Tell us a little about your background and journey as an artist:
I think my journey started very early on, as a kid who liked to draw and do things with my hands, but I didn’t start taking this seriously as a career option until I graduated from architecture school. Since then, I have been letting my work take various forms and exist in many different ways. I gradually found a visual language that I enjoy using and developing, but I like to work in many different formats, from cartoons to textiles to murals.
What is your latest work, The dancers’ garden, about?
The dancers’ garden is an interactive installation in the garden of The Mosaic Rooms, set up for children to play and explore. The artwork is inspired by my fictional tale of two dancers who, from a place near the river Nile, traveled across many countries following a singing bird that finally led them to a beautiful garden, where they settled down and hung their instruments around the garden’s fence. There, they were able to share their music and art with everyone who would visit. I wanted the artwork to have a story that would help children engage with it and encourage their creativity.

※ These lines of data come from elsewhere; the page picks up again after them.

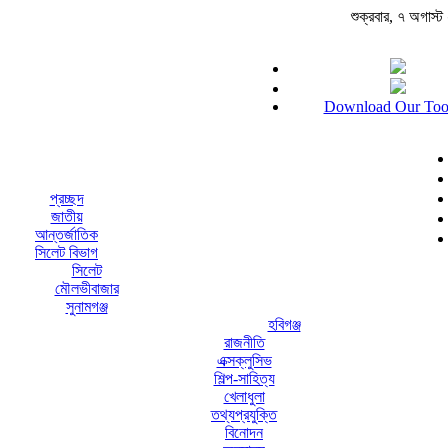
শুক্রবার, ৭ অগাস্ট ২
Download Our Too
প্রচ্ছদ
জাতীয়
আন্তর্জাতিক
সিলেট বিভাগ
সিলেট
মৌলভীবাজার
সুনামগঞ্জ
হবিগঞ্জ
রাজনীতি
এক্সক্লুসিভ
শিল্প-সাহিত্য
খেলাধুলা
তথ্যপ্রযুক্তি
বিনোদন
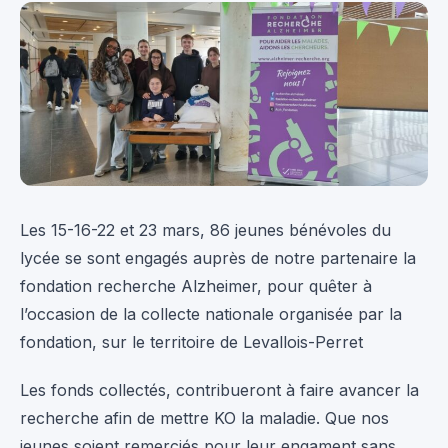
Les 15-16-22 et 23 mars, 86 jeunes bénévoles du
lycée se sont engagés auprès de notre partenaire la
fondation recherche Alzheimer, pour quêter à
l’occasion de la collecte nationale organisée par la
fondation, sur le territoire de Levallois-Perret
Les fonds collectés, contribueront à faire avancer la
recherche afin de mettre KO la maladie. Que nos
jeunes soient remerciés pour leur engament sans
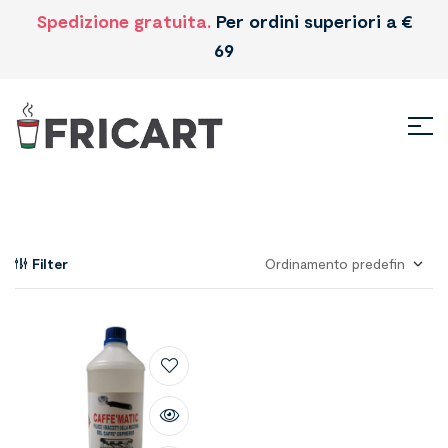
Spedizione gratuita.
Per ordini superiori a €
69
Filter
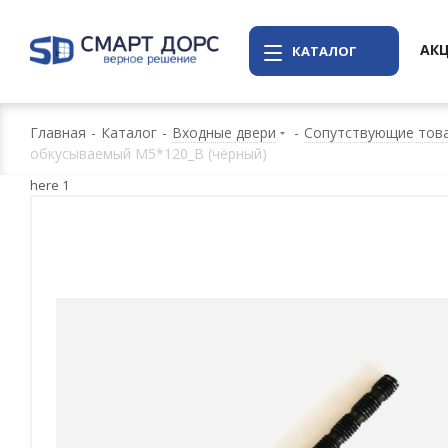
АК
КАТАЛОГ
Главная
-
Каталог
-
Входные двери
-
Сопутствующие това
обкусываемый M5*120_B (чёрный)
here 1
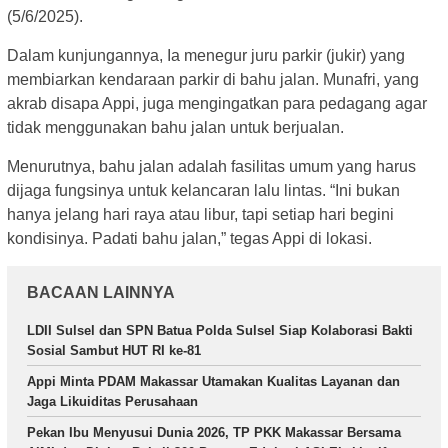
(5/6/2025).
Dalam kunjungannya, Ia menegur juru parkir (jukir) yang
membiarkan kendaraan parkir di bahu jalan. Munafri, yang
akrab disapa Appi, juga mengingatkan para pedagang agar
tidak menggunakan bahu jalan untuk berjualan.
Menurutnya, bahu jalan adalah fasilitas umum yang harus
dijaga fungsinya untuk kelancaran lalu lintas. “Ini bukan
hanya jelang hari raya atau libur, tapi setiap hari begini
kondisinya. Padati bahu jalan,” tegas Appi di lokasi.
BACAAN LAINNYA
LDII Sulsel dan SPN Batua Polda Sulsel Siap Kolaborasi Bakti
Sosial Sambut HUT RI ke-81
Appi Minta PDAM Makassar Utamakan Kualitas Layanan dan
Jaga Likuiditas Perusahaan
Pekan Ibu Menyusui Dunia 2026, TP PKK Makassar Bersama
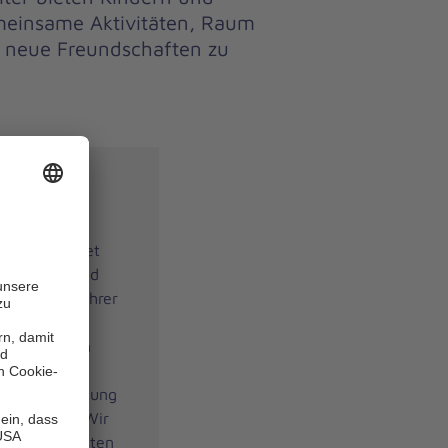
meinsame Aktivitäten, Raum
t neue Freundschaften zu
ungen
anniter bietet
lle Kinder und
 Glaubens, ihrer
. Unsere
nwachsenden
tivitäten
d Verantwortung
entwickeln. Wir
n und begleiten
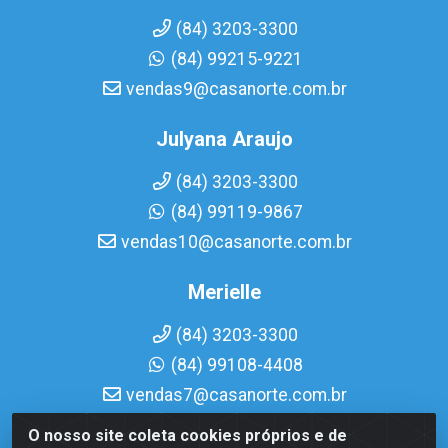
(84) 3203-3300
(84) 99215-9221
vendas9@casanorte.com.br
Julyana Araujo
(84) 3203-3300
(84) 99119-9867
vendas10@casanorte.com.br
Merielle
(84) 3203-3300
(84) 99108-4408
vendas7@casanorte.com.br
O nosso site coleta cookies próprios e de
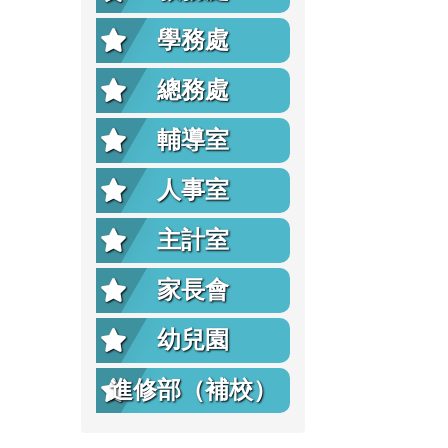
學務處
總務處
輔導室
人事室
主計室
家長會
幼兒園
進修部（補校）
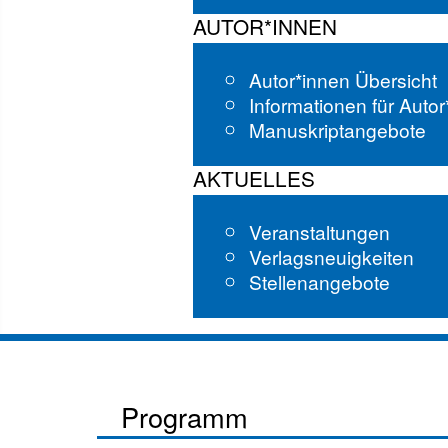
AUTOR*INNEN
Autor*innen Übersicht
Informationen für Auto
Manuskriptangebote
AKTUELLES
Veranstaltungen
Verlagsneuigkeiten
Stellenangebote
Programm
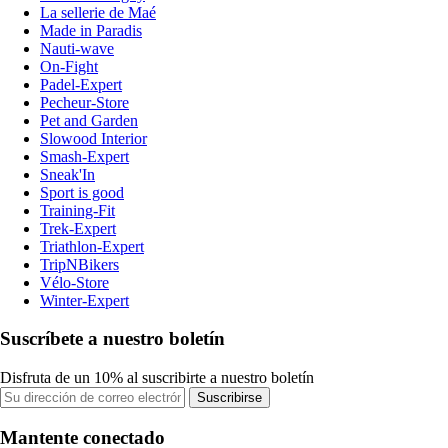
La sellerie de Maé
Made in Paradis
Nauti-wave
On-Fight
Padel-Expert
Pecheur-Store
Pet and Garden
Slowood Interior
Smash-Expert
Sneak'In
Sport is good
Training-Fit
Trek-Expert
Triathlon-Expert
TripNBikers
Vélo-Store
Winter-Expert
Suscríbete a nuestro boletín
Disfruta de un 10% al suscribirte a nuestro boletín
Suscribirse
Mantente conectado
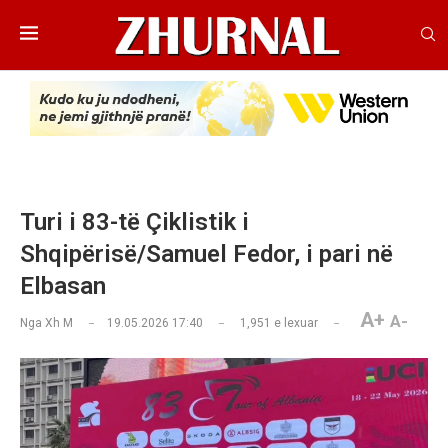
Turi i 83-të Çiklistik i
Shqipërisë/Samuel Fedor, i pari në
Elbasan
A+
A-
Nga
Xh M
19.05.2026 17:40
1,951
e lexuar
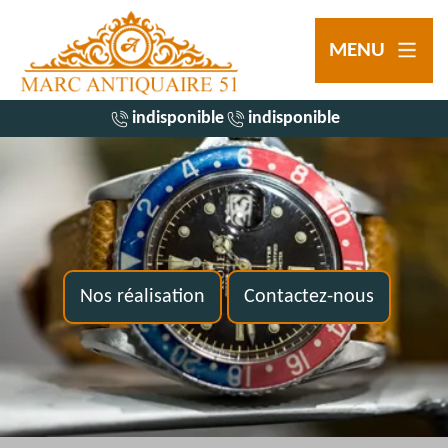
MENU
indisponible
indisponible
Nos réalisation
Contactez-nous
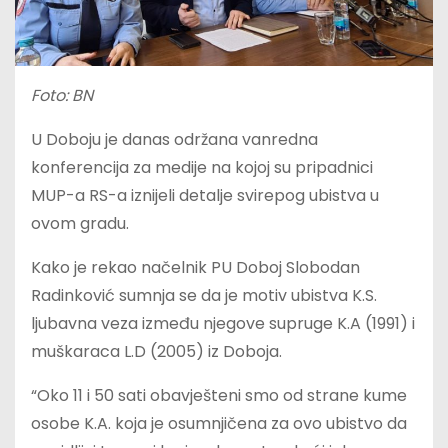
Foto: BN
U Doboju je danas održana vanredna
konferencija za medije na kojoj su pripadnici
MUP-a RS-a iznijeli detalje svirepog ubistva u
ovom gradu.
Kako je rekao načelnik PU Doboj Slobodan
Radinković sumnja se da je motiv ubistva K.S.
ljubavna veza između njegove supruge K.A (1991) i
muškaraca L.D (2005) iz Doboja.
“Oko 11 i 50 sati obavješteni smo od strane kume
osobe K.A. koja je osumnjičena za ovo ubistvo da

This was my first installation and it was very rewarding to see how my figures translate as 3D interactive objects, and to have a space utilised to tell parts of their story.
Your work gained a lot of attention during the Sudanese revolution in 2018, what was it like to be an artist in Sudan at that time?
The revolution was a great thing to witness and be part of and it allowed me to be able to display my work in more of a public setting. Murals were always something that I wanted to try out and am very grateful that my very first murals were painted during that time and allowed me to support and celebrate the women who were leading the way.